FRAGMENTO DEL DOCUMENTO:
Algunos comentarios advierten que «Arriya» es una película «muy vasca». Falso. No hay peor ciego que el que no quiere ver la universalidad de un tema aplicado a nuestro entorno. Tres familias, un triángulo sentimental y una maldita piedra, estos son los ingredientes alquímicos que el autor ha sabido conjugar a la perfección para elaborar un proyecto sólido y que reta al espectador constantemente porque si el destino es caprichoso, el paso del tiempo no lo es menos. El tempo utilizado por Gorritiberea no entiende de normas preestablecidas y, por ello, el autor ha creado un imaginario ubicado en una localidad fronteriza donde el reloj se resiste a avanzar hacia adelante hasta que la piedra no sea movida, lo que provocará que la apuesta que determinará el futuro de las familias enfrentadas, adquiera ribetes casi mitológicos.

Los minutos se convierten en días, meses, años... y los protagonistas pagan las consecuencias de ese mal tan profundamente arraigado en mitad de una plaza. Técnicamente, la película nos descubre que el cineasta es un autor muy dotado para las distancias cortas y que sabe colocar la cámara en el momento preciso, sin estorbar, para atrapar ese susurro y esa sonrisa cómplice que comparten dos personas en su intimidad. Interpretativamente, destaca la labor de un trío protagonista en el que Iban Garate delega en ellas -Begoña Maestre y Sara Casasnovas- toda la fuerza telúrica que hace mover esta historia. La segunda ha sabido sacar partido a su magnética mirada en la última y determinante escena que le ha regalado el cineasta y la primera consigue cautivarnos porque su sola presencia gobierna por completo toda la pantalla y «devora» con su magnífica interpretación a quienes le rodean. En este apartado sería injusto no citar la siempre solvente aportación de un reparto integrado por actores tan curtidos como Ramón Agirre, Kandido Uranga o Joseba Apalaolaza y, si bien me hubiera parecido muy hermoso escuchar «Izarren hautsa» en la escena final, no es menos cierto que la sobresaliente banda sonora de Bingen Mendizabal aporta el pulso que requiere cada uno de los capítulos vitales que conforman estas crónica emocional sensible, hermosa, cálida y dolorosa.

DATOS REGISTRADOS:
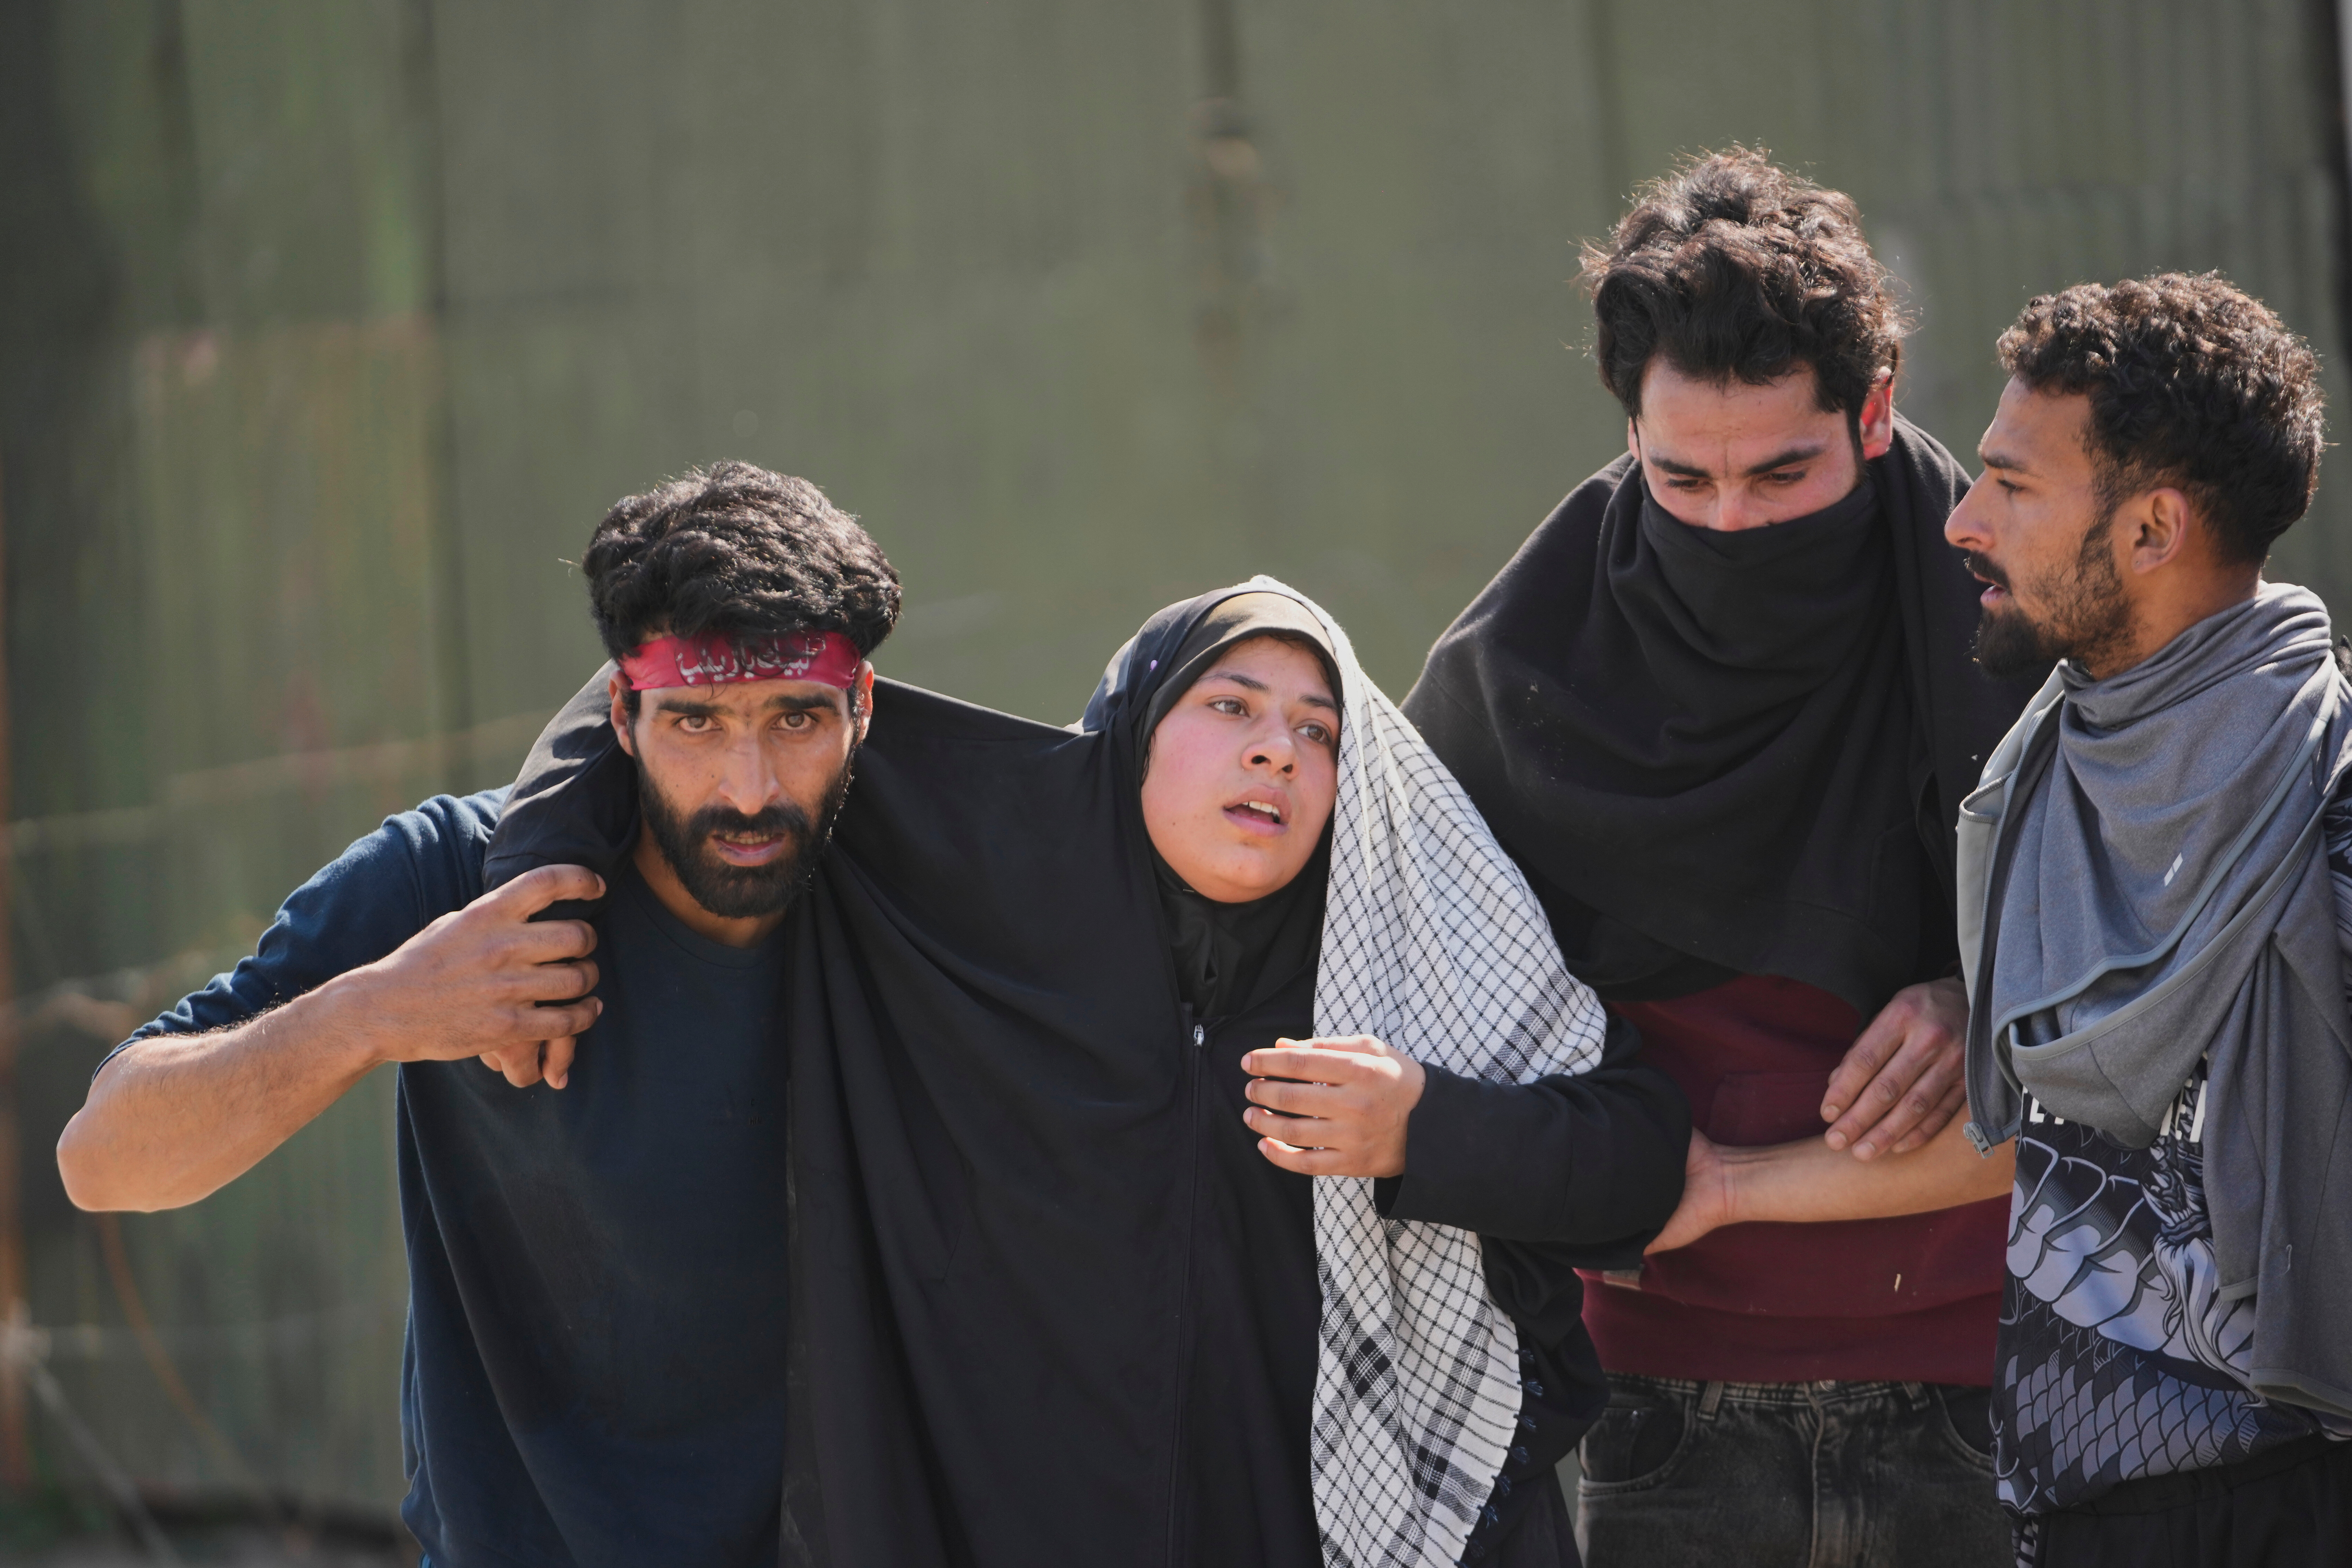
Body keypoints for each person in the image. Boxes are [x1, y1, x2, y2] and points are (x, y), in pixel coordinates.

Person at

TAREAS:
1. Traduce al inglés esta oración de la reseña: «Los minutos se convierten en días, meses, años... y los protagonistas pagan las consecuencias de ese mal tan profundamente arraigado en mitad de una plaza.»
2. Responde con base en la reseña:
(a) ¿Cuántas familias forman parte de los ingredientes de la película?
(b) ¿En qué tipo de localidad se ubica el imaginario creado por el autor?
(c) ¿De quién es la banda sonora?
3. Copia, por favor, el tramo de la reseña que empieza en "Algunos comentarios advierten" y termina en "ribetes casi mitológicos.".

RESPUESTAS POR NÚMERO:
1. Minutes turn into days, months, years... and the protagonists pay the consequences of that evil so deeply rooted in the middle of a square.

2.
(a) Tres familias.
(b) En una localidad fronteriza.
(c) De Bingen Mendizabal.

3.
Algunos comentarios advierten que «Arriya» es una película «muy vasca». Falso. No hay peor ciego que el que no quiere ver la universalidad de un tema aplicado a nuestro entorno. Tres familias, un triángulo sentimental y una maldita piedra, estos son los ingredientes alquímicos que el autor ha sabido conjugar a la perfección para elaborar un proyecto sólido y que reta al espectador constantemente porque si el destino es caprichoso, el paso del tiempo no lo es menos. El tempo utilizado por Gorritiberea no entiende de normas preestablecidas y, por ello, el autor ha creado un imaginario ubicado en una localidad fronteriza donde el reloj se resiste a avanzar hacia adelante hasta que la piedra no sea movida, lo que provocará que la apuesta que determinará el futuro de las familias enfrentadas, adquiera ribetes casi mitológicos.